Exercise goal -> The line containing "Entertainment News in Malayalam" marks the start; please restate exactly that line and only the lines following it through the end of the material below.

----------------

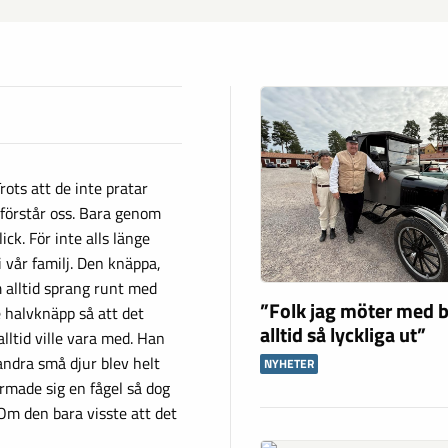
Trots att de inte pratar
förstår oss. Bara genom
ick. För inte alls länge
i vår familj. Den knäppa,
 alltid sprang runt med
”Folk jag möter med b
e halvknäpp så att det
alltid så lyckliga ut”
alltid ville vara med. Han
andra små djur blev helt
NYHETER
rmade sig en fågel så dog
 Om den bara visste att det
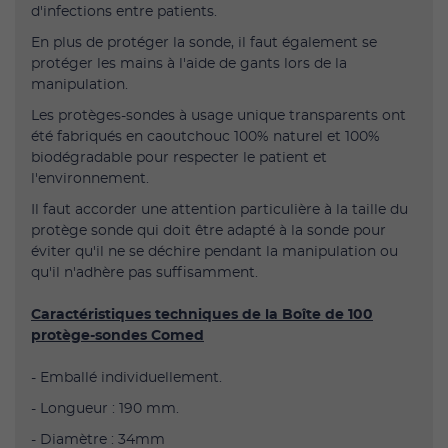
d'infections entre patients.
En plus de protéger la sonde, il faut également se
protéger les mains à l'aide de gants lors de la
manipulation.
Les protèges-sondes à usage unique transparents ont
été fabriqués en caoutchouc 100% naturel et 100%
biodégradable pour respecter le patient et
l'environnement.
Il faut accorder une attention particulière à la taille du
protège sonde qui doit être adapté à la sonde pour
éviter qu'il ne se déchire pendant la manipulation ou
qu'il n'adhère pas suffisamment.
Caractéristiques techniques de la Boîte de 100
protège-sondes Comed
- Emballé individuellement.
- Longueur : 190 mm.
- Diamètre : 34mm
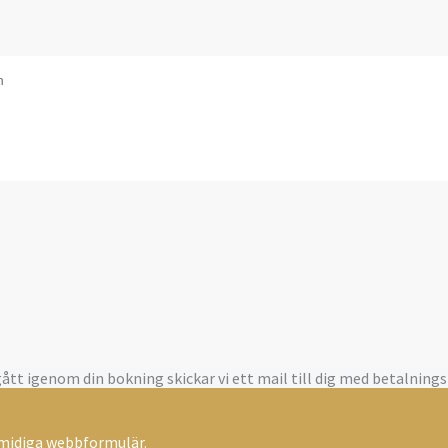
 gått igenom din bokning skickar vi ett mail till dig med betalnin
smidiga webbformulär.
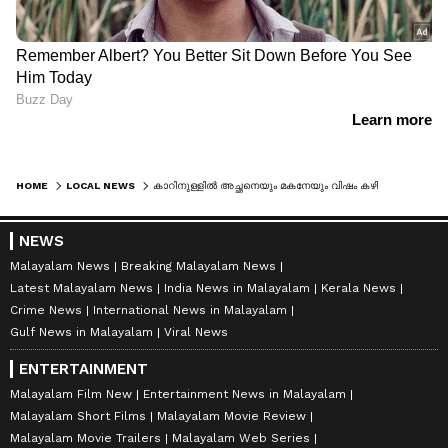
HOME
LOCAL NEWS
കാറിനുള്ളിൽ അച്ഛനെയും മകനേയും വിഷം കഴിച്ച നിലയിൽ കണ്ടെത്തിയ സംഭവം: മകൻ മരിച്ചു, അച്ഛൻ ഗുരുതരാവസ്ഥയിൽ
NEWS
Malayalam News
Breaking Malayalam News
Latest Malayalam News
India News in Malayalam
Kerala News
Crime News
International News in Malayalam
Gulf News in Malayalam
Viral News
ENTERTAINMENT
Malayalam Film New
Entertainment News in Malayalam
Malayalam Short Films
Malayalam Movie Review
Malayalam Movie Trailers
Malayalam Web Series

----------------

Final answer ->
Entertainment News in Malayalam
Malayalam Short Films
Malayalam Movie Review
Malayalam Movie Trailers
Malayalam Web Series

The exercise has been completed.